■ **LISTED ENTRIES**
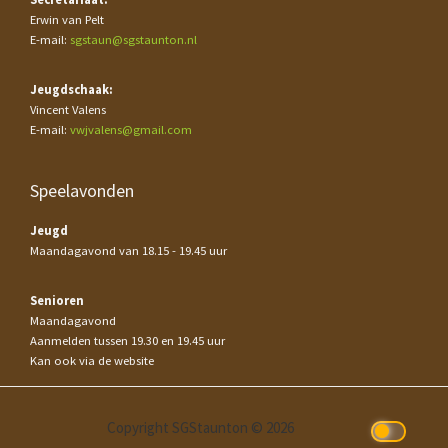
Erwin van Pelt
E-mail:
sgstaun@sgstaunton.nl
Jeugdschaak:
Vincent Valens
E-mail:
vwjvalens@gmail.com
Speelavonden
Jeugd
Maandagavond van 18.15 - 19.45 uur
Senioren
Maandagavond
Aanmelden tussen 19.30 en 19.45 uur
Kan ook via de website
Copyright SGStaunton © 2026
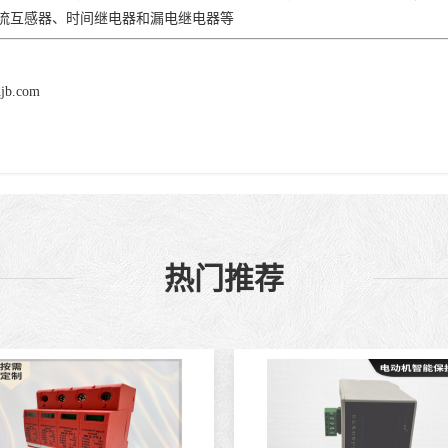
流互感器、时间继电器和漏电继电器等
djb.com
热门推荐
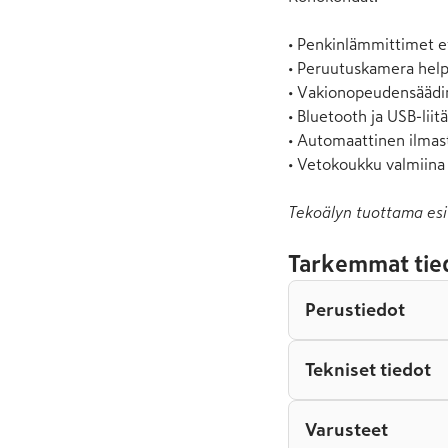
• Penkinlämmittimet et
• Peruutuskamera helpo
• Vakionopeudensäädin
• Bluetooth ja USB-liitä
• Automaattinen ilmast
• Vetokoukku valmiina
Tekoälyn tuottama esi
Tarkemmat tie
Perustiedot
Tekniset tiedot
Varusteet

■ **GOAL OF THE EXERCISE**
Render every line of text in the records above as a Markdown table with the columns Row and Line, numbering the rows in order and leaving out the pictures and any blank lines.

■ **RESULT**
| Row | Line |
|---|---|
| 1 | Erwin van Pelt |
| 2 | E-mail: |
| 3 | sgstaun@sgstaunton.nl |
| 4 | Jeugdschaak: |
| 5 | Vincent Valens |
| 6 | E-mail: |
| 7 | vwjvalens@gmail.com |
| 8 | Speelavonden |
| 9 | Jeugd |
| 10 | Maandagavond van 18.15 - 19.45 uur |
| 11 | Senioren |
| 12 | Maandagavond |
| 13 | Aanmelden tussen 19.30 en 19.45 uur |
| 14 | Kan ook via de website |
| 15 | Copyright SGStaunton © 2026 |
| 16 | 流互感器、时间继电器和漏电继电器等 |
| 17 | djb.com |
| 18 | 热门推荐 |
| 19 | • Penkinlämmittimet et |
| 20 | • Peruutuskamera helpo |
| 21 | • Vakionopeudensäädin |
| 22 | • Bluetooth ja USB-liitä |
| 23 | • Automaattinen ilmast |
| 24 | • Vetokoukku valmiina |
| 25 | Tekoälyn tuottama esi |
| 26 | Tarkemmat tie |
| 27 | Perustiedot |
| 28 | Tekniset tiedot |
| 29 | Varusteet |